Being with may involve meditating or taking a long, quiet walk where you can tune into what you’re feeling in your body and mind. The most important part of being with is remaining unconditionally friendly and compassionate with whatever arises. 

To be fair, there is wisdom in distraction. It’s our mind’s way of protecting us from feeling bad, but it’s not always the best way to resolve and move forward. An important aspect of “The Work,” is inviting in these feelings with true compassion, rather than immediately turning to scrolling, eating, binge-watching TV, whatever you find is your go-to distraction. 

If this is intimidating for you, you’re not alone. It seems like everyone is struggling in some way with a distraction addiction. The good news is that we don’t have to remain that way. Making a commitment to self-discovery means that you are willing to uncover these parts of the mind, these habits, and hopefully replace them with something more nourishing. 

For example, when a difficult emotion arises (anger, fear, grief, etc), take a moment to let it in instead of pushing it down. Instead of immediately turning to comfortable habits, welcome the emotion in with curiosity.

Get quiet and think, what brought this up for me? 

Sometimes we are so identified with the story or the emotional trigger, we aren’t able to see the root of the feeling for what it is- something that needs extra attention and care. 

Be gentle in this practice, and take it slow. Get quiet for 5 minutes a day this week, and see what might need some gentle attention. Be extra mindful of your tendency for distraction, and maybe replace some of those habits with meditation, journaling (see our recent blog post about journal prompts to support this practice), restorative yoga, or unplugging outdoors. Notice what stirs beneath the surface mind, and meet it with friendliness. 

Just like a bird needs both wings to fly, being with works best with it's sister practice: working with.

This wing involves mindful action and effort. While our first step identifies the work, this one is an invitation to set goals, gather support, and work through those stagnant stories and limiting beliefs. Specifically, working with invites us to dig a little deeper into the nature of our mind. We may recognize that it would be supportive for us to speak with a professional regarding our mental health, or explore different ways of working with our emotions like yoga or art therapy.

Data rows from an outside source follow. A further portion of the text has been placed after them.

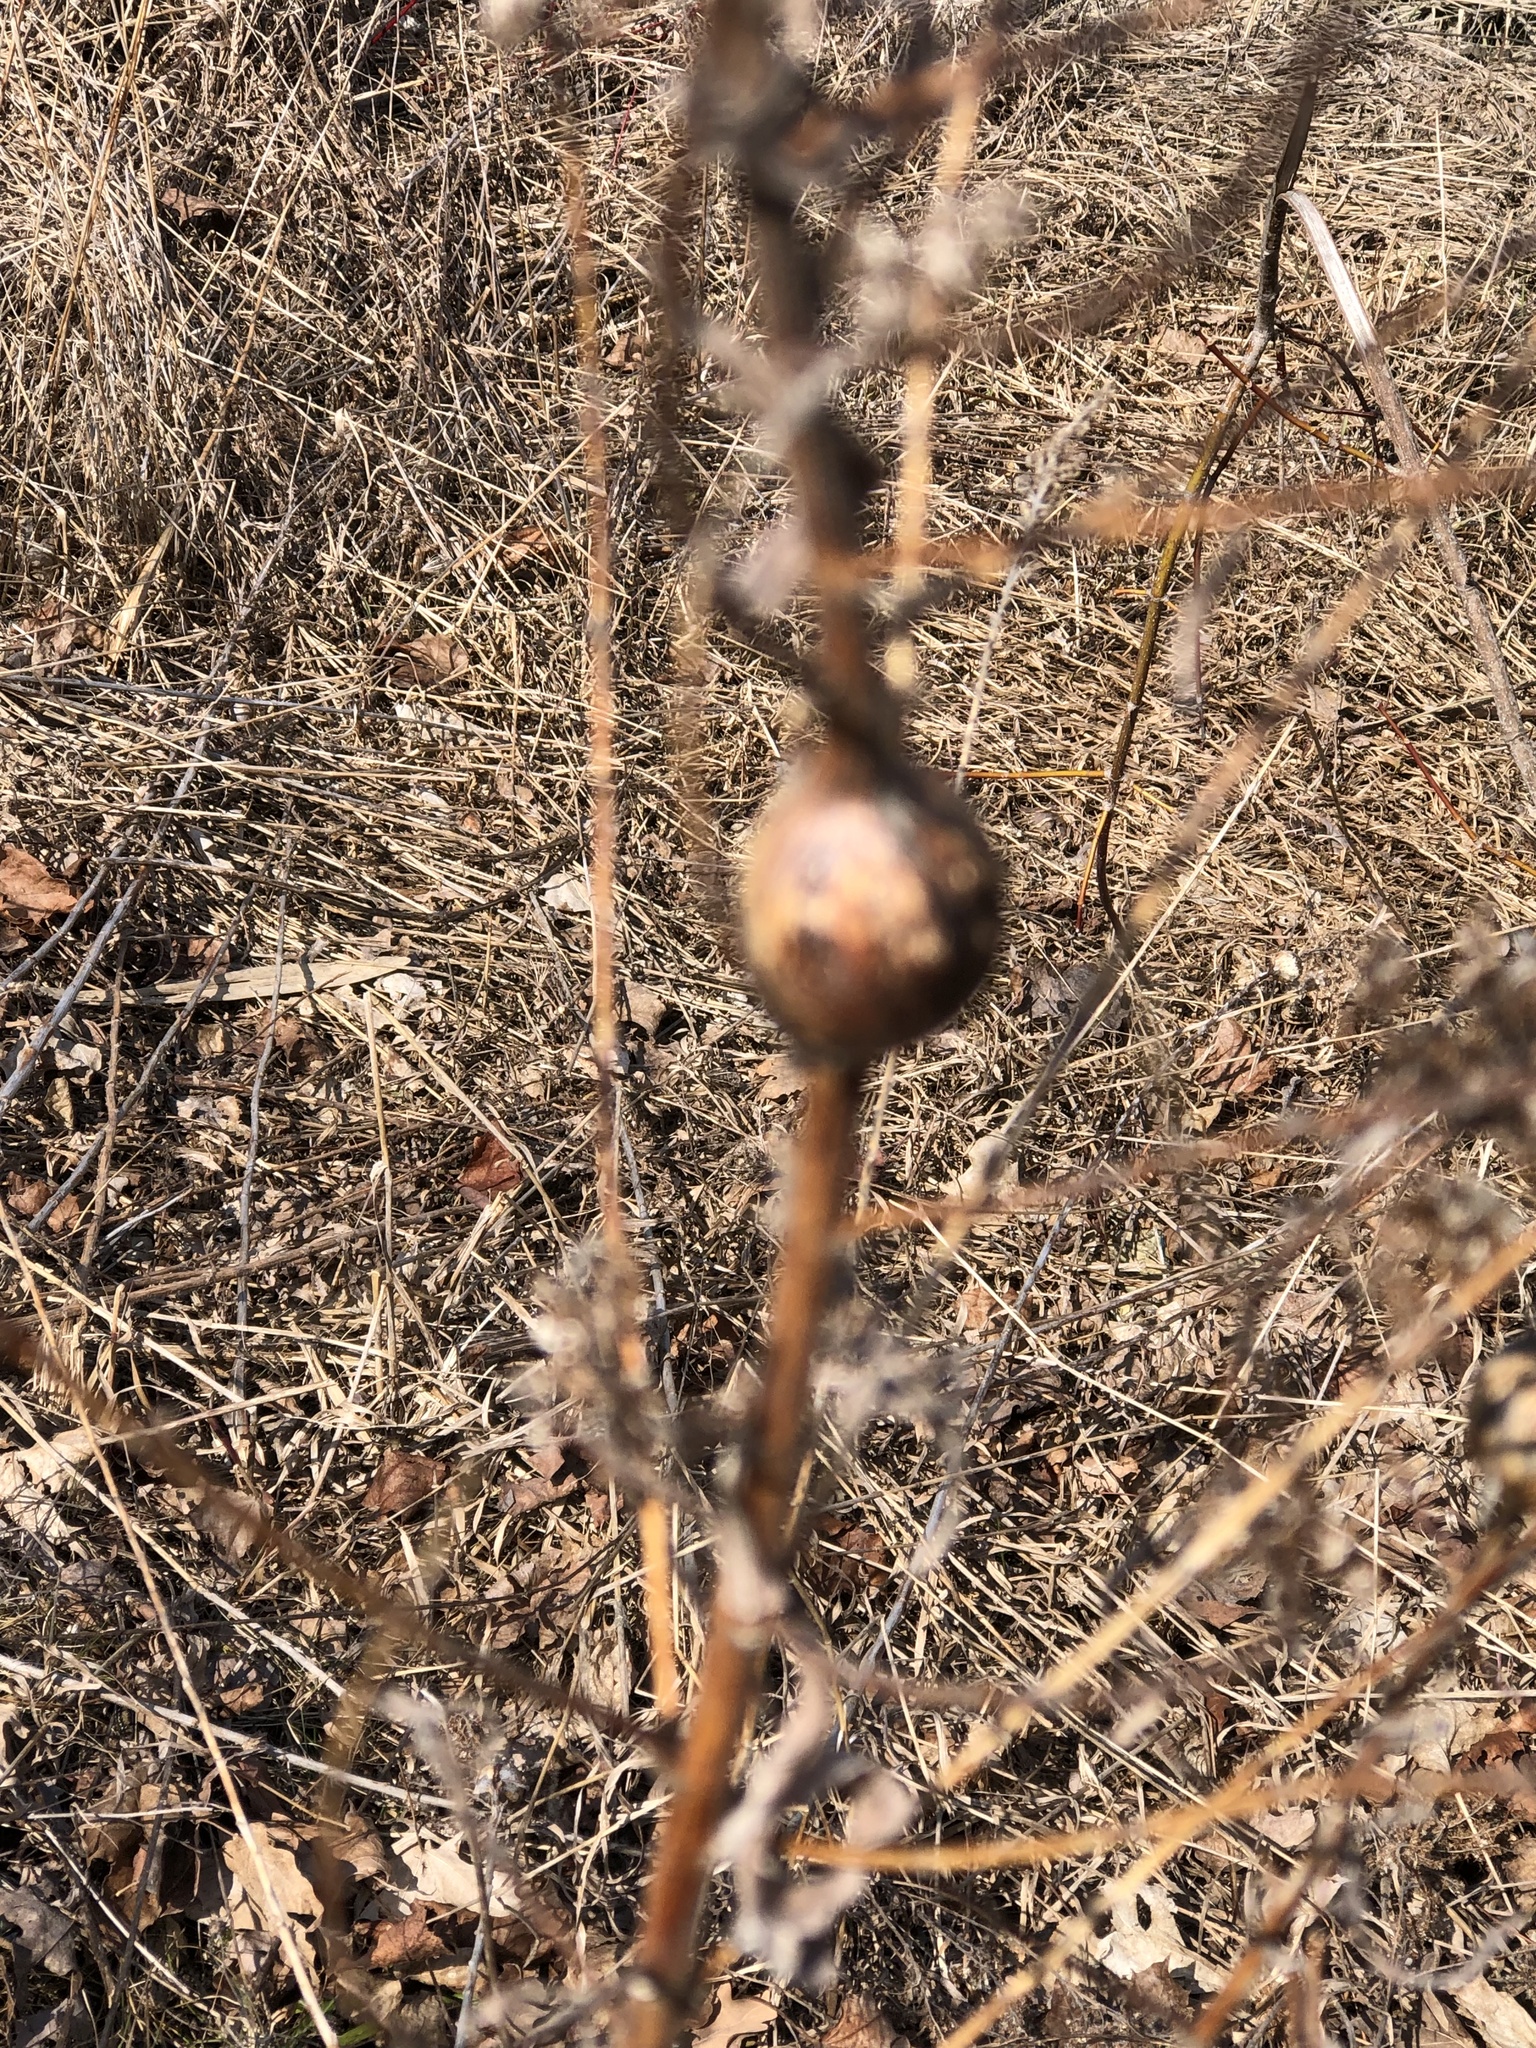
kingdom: Animalia
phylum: Arthropoda
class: Insecta
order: Diptera
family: Tephritidae
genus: Eurosta
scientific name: Eurosta solidaginis
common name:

The most important thing here is respecting the balance between the two wings. Just like yin and yang, we have to find a happy medium between the masculine doing energy, and the feminine receiving energy. Too much of one may seem like it is good for our healing, but eventually we end up burned-out or unmotivated. 

This week, recognize the days that may call for some rest and reflection. Even if you're only able to slow down for a few moments in the morning, use that time to check in with yourself in a real, compassionate way. Notice what may be calling for your attention, and decide what the best plan would be to start to accept, work through, and begin healing.